Life in the camp is hard. There is little water and electricity. "Now, winter is approaching," she says, "and so is the rain, the cold and the wind. These tents will barely protect us. I wish I could go back home, but I can't."
While the plight of Yazidi victims was highlighted last month through the Nobel Peace Prize awarded to Yazidi survivor Nadia Murad, the city of Sinjar remains largely uninhabitable. Elsewhere in Iraq reconstruction is slowly happening, but in Sinjar it never started. Meanwhile, Sunni Arab neighbours are afraid to return, fearing reprisals from community members or local security forces.

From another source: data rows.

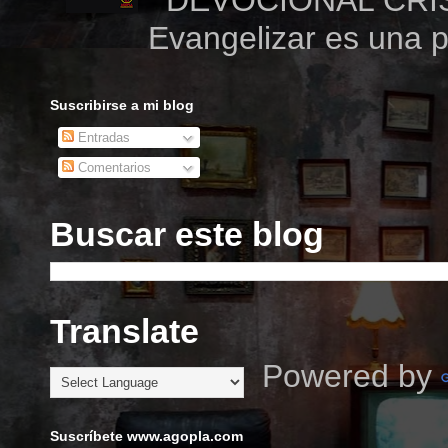
DEVOCIONAL CRI
Evangelizar e
Suscribirse a mi blog
Entradas
Comentarios
Buscar este blog
Translate
Powered by
Suscríbete www.agopla.com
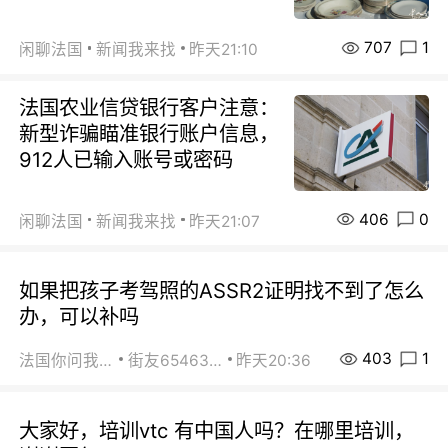
707
1
闲聊法国
新闻我来找
昨天21:10
法国农业信贷银行客户注意：
新型诈骗瞄准银行账户信息，
912人已输入账号或密码
406
0
闲聊法国
新闻我来找
昨天21:07
如果把孩子考驾照的ASSR2证明找不到了怎么
办，可以补吗
403
1
法国你问我答
街友65463281
昨天20:36
大家好，培训vtc 有中国人吗？在哪里培训，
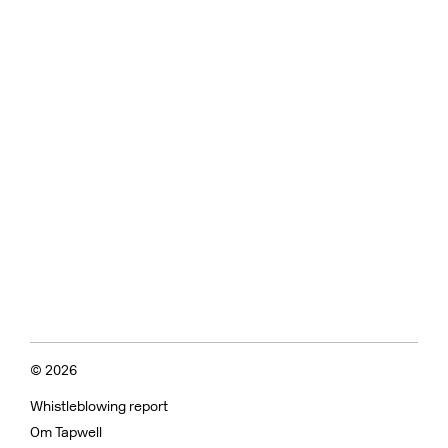
© 2026
Whistleblowing report
Om Tapwell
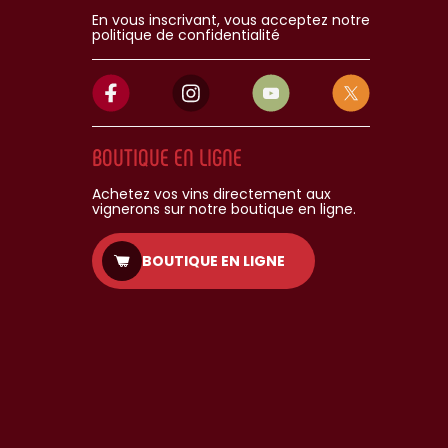
En vous inscrivant, vous acceptez notre
politique de confidentialité
BOUTIQUE EN LIGNE
Achetez vos vins directement aux
vignerons sur notre boutique en ligne.
BOUTIQUE EN LIGNE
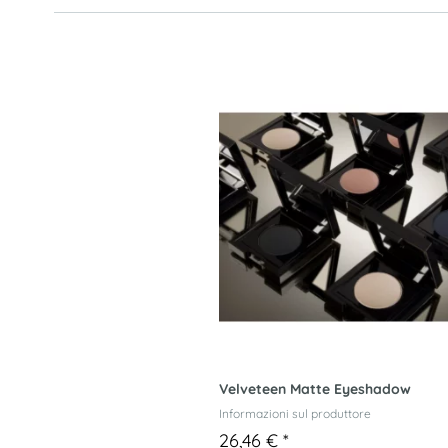
Velveteen Matte Eyeshadow
Informazioni sul produttore
26,46 €
*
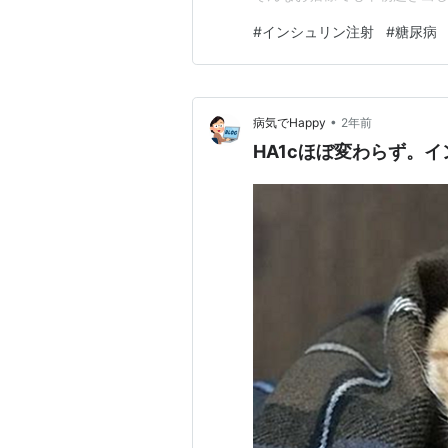
いつものような一日だろうと
#
インシュリン注射
#
糖尿病
りする。 衣食住の悩みのない
ば家計簿もつける、テレビも見るY
•
病気でHappy
2年前
HA1cほぼ変わらず。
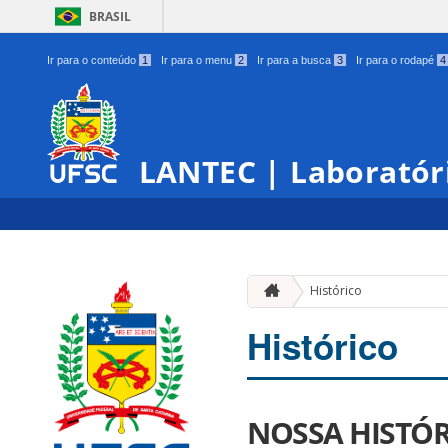
BRASIL
Ir para o conteúdo
1
Ir para o menu
2
Ir para a busca
3
Ir para o rodapé
4
LANTEC | Laboratór
Histórico
Histórico
NOSSA HISTÓR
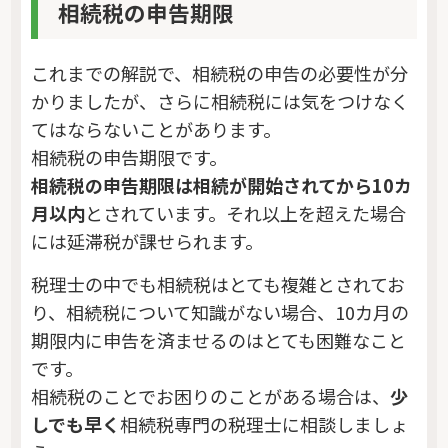
相続税の申告期限
これまでの解説で、相続税の申告の必要性が分
かりましたが、さらに相続税には気をつけなく
てはならないことがあります。
相続税の申告期限です。
相続税の申告期限は相続が開始されてから10カ
月以内
とされています。それ以上を超えた場合
には延滞税が課せられます。
税理士の中でも相続税はとても複雑とされてお
り、相続税について知識がない場合、10カ月の
期限内に申告を済ませるのはとても困難なこと
です。
相続税のことでお困りのことがある場合は、
少
しでも早く
相続税専門の税理士に相談しましょ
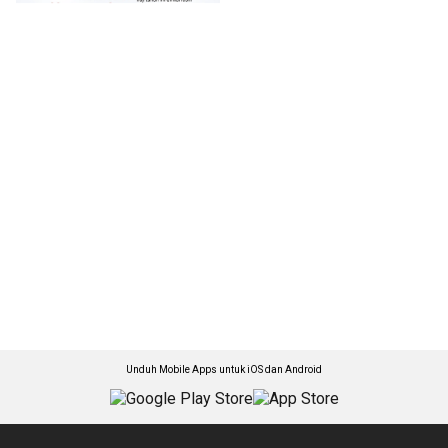
Unduh Mobile Apps untuk iOS dan Android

"Everywhere in the town reminds me of the day when IS came," says Aveen."Yet no one cares, no one asks how we are, or if we need anything."
NRC is present both in the city of Sinjar and in displacement camps around Dohuk. In the camps, we support Yazidi children to deal with trauma and psychological distress through educational and recreational activities.
In camps and in Sinjar, we support families in retrieving essential documentation such as identity cards and property deeds, which are essential for them to be able to rebuild their homes. We support youth with vocational skills training to strengthen their chances of finding a job.
Through our community centre in Sinjar, we facilitate and coordinate a comprehensive humanitarian response between partner organisations and communities, to ensure that urgent needs are met.
"What we do in Sinjar is a good start, but it is far from being enough. Yazidis must not be forgotten. It is time for the international community to understand the extent of the needs. They must invest as much in the reconstruction of Sinjar as they did in the military operations against IS group," says Peyre-Costa.